Au début de la seconde guerre mondiale, Lobet échappe à la captivité. Employé en usine, il peut s'appliquer à des travaux littéraires. Esprit ouvert à toutes les cultures, il publie en 1939 L'Islam et l'Occident, et l'année suivante, une approche de la poésie musulmane, Au seuil du désert. L'essayiste dévoile son talent dès la parution de Chercheurs de Dieu en 1941. Il y aborde le thème de la quête de la transcendance notamment chez Pascal, Racine, Rimbaud, Dostoïevski ou Claudel. Il effectue aussi des travaux historiques et s'attache à Godefroid de Bouillon (1943), à L'Épopée belge des croisades (1944), aux Aventures merveilleuses de Marco Polo (1950) et aux Croisés belges à Constantinople (1953).

Il signe en 1943 un livre majeur, l'Histoire mystérieuse et tragique des Templiers, l'un des premiers ouvrages en français consacrés au sujet depuis près d'un siècle, étude prolongée en 1954 dans La Tragique Histoire de l'ordre du Temple. En 1946 il s'essaie à un roman, Nocturnes, qui relate l'histoire malheureuse d'un amour. Mais l'écrivain n'a pas perdu son goût pour l'Orient. Il écrit des contes, Une poignée de figues (1942), repris et complétés sous les titres Une poignée de dattes (1951) et Les Babouches d'Ali (1985); il prolonge sa réflexion sur la littérature et la poésie musulmanes dans Des chants du désert au jardin des roses (1949).

Critique de cinéma au Soir, il en devient aussi le critique chorégraphique. Il est le premier à souligner l'importance de l'apport de Béjart dans le monde artistique. D'autre part, il fait paraître en 1946 un livre consacré à Daniel-Rops, l'un de ses maîtres à penser. Suivront des études sur Virrès, J.-K. Huysmans, Arthur Masson, Thiry, Montherlant, Claudel et Léopold Levaux, Élie Willaime. Il collabore à d'innombrables revues, journaux et périodiques. Il voyage beaucoup, en Europe et en Afrique, participe à de nombreux congrès, entretient de multiples amitiés. Il devient professeur à l'Institut pour journalistes de Bruxelles où il donne un cours d'histoire des littératures.

Lobet va s'exprimer pleinement dans le domaine de l'essai. Il centre son intérêt sur la confession intime et les journaux littéraires (il laisse lui-même un journal inédit, tenu pendant de longues années et jusque peu de temps avant sa mort — il en a livré quelques passages en revues). La poésie et l'amour voit le jour en 1946. Huit ans après, la connaissance littéraire fait l'objet de La Science du bien et du mal. Dans ce qui apparaît comme une trilogie composée d'Écrivains en aveu (1962), de La Ceinture de feuillage (1966) et du Feu du ciel (1969), le critique se penche sur toute l'histoire littéraire, de saint Augustin à Kafka. Lobet croit au salut par l'écriture et à la dimension sacrée de celle-ci. Avec les Classiques de l'an 2000, il compose une vaste fresque dans laquelle il fait un tri parmi le patrimoine universel de la littérature.

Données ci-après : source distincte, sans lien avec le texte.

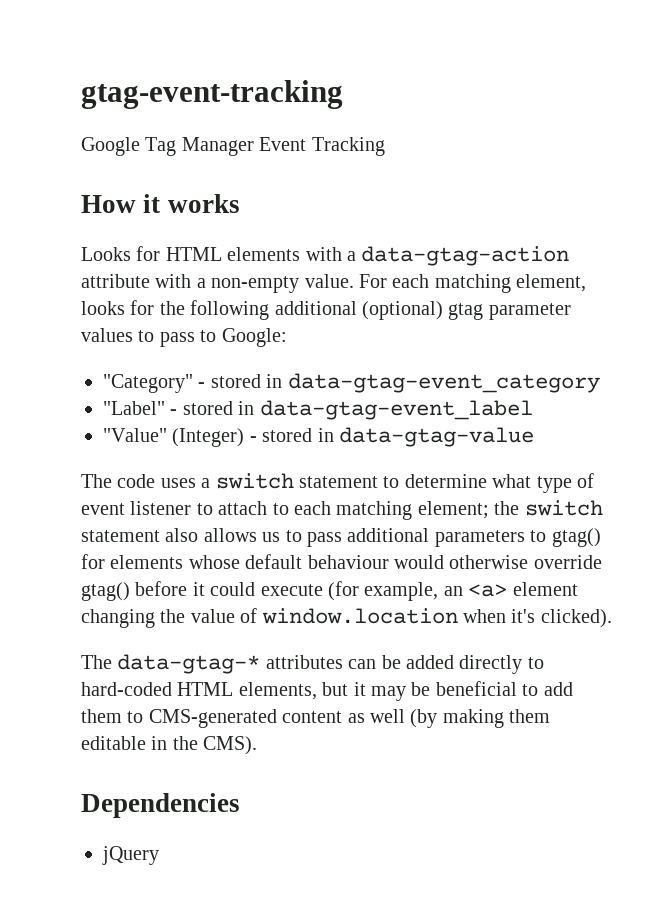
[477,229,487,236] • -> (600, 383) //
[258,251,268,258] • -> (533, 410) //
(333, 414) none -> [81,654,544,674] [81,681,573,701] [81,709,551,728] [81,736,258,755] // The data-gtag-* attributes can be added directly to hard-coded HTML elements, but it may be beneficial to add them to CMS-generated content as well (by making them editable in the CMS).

Après 1970, Marcel Lobet écrit des textes de plus en plus autobiographiques, dans lesquels il livre des souvenirs (Du Hainaut picard au Roman Païs de Brabant, en 1985, Mon enfance wallonne à Braine-le-Comte au début du siècle, en 1988). D'autres ouvrages comme L'Abécédaire du meunier (1974), La Pierre et le pain (1979), enfin, L'Esprit ou la lettre, essai sur la pérennité de l'écriture (1990) développent son souci de la recherche de la Vérité dans une fin de siècle qu'il estime de plus en plus désacralisée. C'est à une œuvre de fiction, Nathanaël ou le Journal d'un Templier, paru en 1986, que Marcel Lobet confie son message essentiel. Cet ouvrage passionnant, à l'écriture flamboyante, est la version remaniée en un volume du diptyque Le Fils du Temple (1977) — prix du Conseil culturel de la Communauté française de Belgique en 1978 — et Le Temple éternel (1983). Situé dans le cadre historique de la destruction de l'ordre des moines-guerriers, il raconte, sous forme de journal intime, la vie d'un homme promis aux plus hautes destinées et son aventure mystique et spirituelle. L'auteur n'a pas manqué de souligner que le héros lui ressemblait comme un frère.

Titulaire de nombreux prix et de distinctions honorifiques, Marcel Lobet est mort à Rixensart le 19 octobre 1992, un mois avant de recevoir, pour fêter ses quatre-vingt-cinq ans, un volume de Mélanges auquel ont collaboré une cinquantaine d'écrivains. Il avait été élu à l'Académie royale de langue et de littérature françaises le 14 février 1970.